For a brief shining moment the other day, it looked as if the Trump Administration was considering a carbon tax. Combined with its aggressive effort to roll back clean air regulations, this might have created a striking—and potentially positive response—to climate change. In effect, the White House could have taken the lead in using market prices, instead of complex regulation, to reduce demand for fossil fuels.
More than that, a carbon tax might have also jump-started floundering efforts to reform the tax code. Congressional Republicans and the White House are scrambling to find revenue to pay for their much-desired corporate tax rate cuts. A levy on carbon would have been a good start. To learn how, take a look at this paper by my Tax Policy Center colleagues Donald Marron and Eric Toder. Another paper by Donald and TPC’s Adele Morris looks at other uses for carbon tax revenues.
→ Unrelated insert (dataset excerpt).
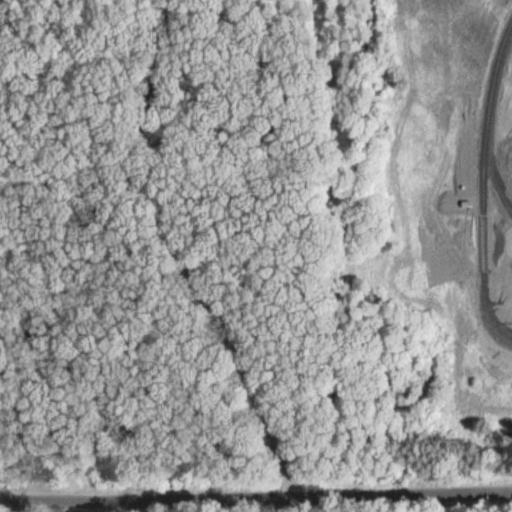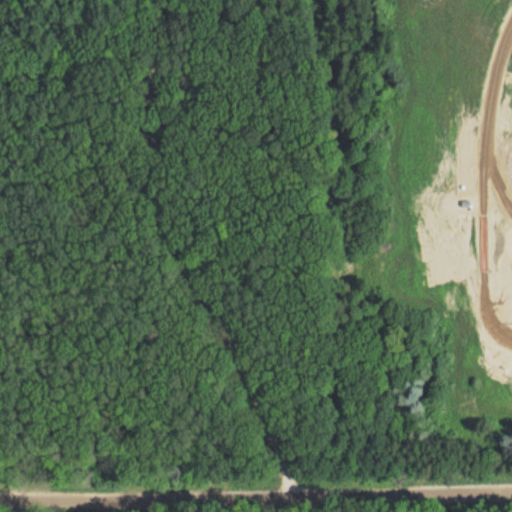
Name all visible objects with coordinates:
road: (180, 253)
road: (256, 493)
Or course, it was all too good to be true. The idea was leaked to a couple of Washington Post reporters, who dutifully ran it up the policy flagpole. Within hours, just a whisper of a rumor generated a cacophony of outrage, and, as these things usually go, the White House denied that it had ever seriously considered such a heretical idea.
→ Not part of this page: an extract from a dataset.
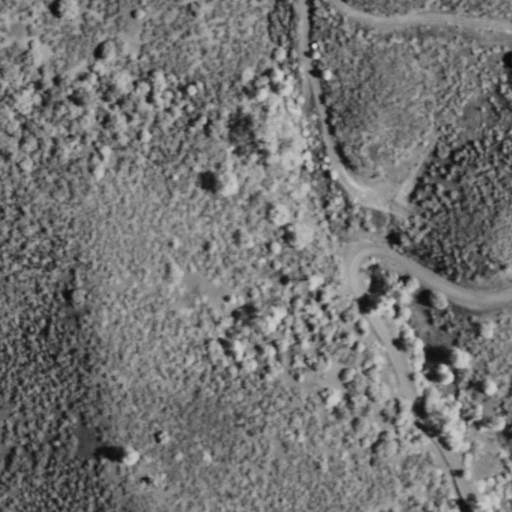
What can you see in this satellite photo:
road: (354, 303)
This surprised no one, since it would require a stunning change of heart by the President. After all, he ran as the candidate of coal miners, blasting President Obama for his “war on coal.” Since 2012, he has repeatedly called climate change a hoax. Oh, and less than a year ago, every single House Republican voted for a non-binding resolution denouncing a carbon tax as “detrimental to American families and businesses, and… not in the best interest of the United States.”
But clearly some important people in the Administration are thinking about it. They should. It is a good idea. And it could fit well with Trump’s interest in deregulating power plant emissions, auto mileage, and the like.
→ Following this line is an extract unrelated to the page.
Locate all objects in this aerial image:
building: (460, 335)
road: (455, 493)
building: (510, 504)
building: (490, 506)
There are many advantages of market pricing. A tax is more efficient than a rules-based system and has the added fiscal benefit of raising revenue rather than increasing regulatory costs.
It turns out that the Environmental Protection Agency is among the most efficient federal agencies. The Office of Management & Budget estimates that an older set of clean air rules (though not the recent Obama-era regs) produced $30 of benefit for every$1 of cost. (I would have linked to the original OMB study, but it has been removed from the agency’s website).
Still, a tax would be more efficient. Simply raise the price of carbon and people will buy less of it. No need for complex auto mileage standards or costly power plant reporting requirements. Carmakers will produce energy-efficient cars because consumers, who are extremely responsive to fuel prices, will demand them. And utilities, which are at least as responsive to fuel prices, will seek the least costly—and least polluting—sources of energy.
Making the politics work will not be easy. Progressives mistrust a tax alone and will instead insist on a belt-and-suspenders regime of rules and taxes. Conservative politicians, who once supported the idea of a market pricing model no longer do. For example, the GOP’s 2008 Presidential candidate John McCain backed a cap-and trade system that is close kin to a carbon tax, but few Republicans back the idea now.
This week’s bright shining moment for the carbon tax has dimmed. But tax reformers will need revenue. Environmentalists do want to see less use of fossil fuels. The idea will be back—eventually.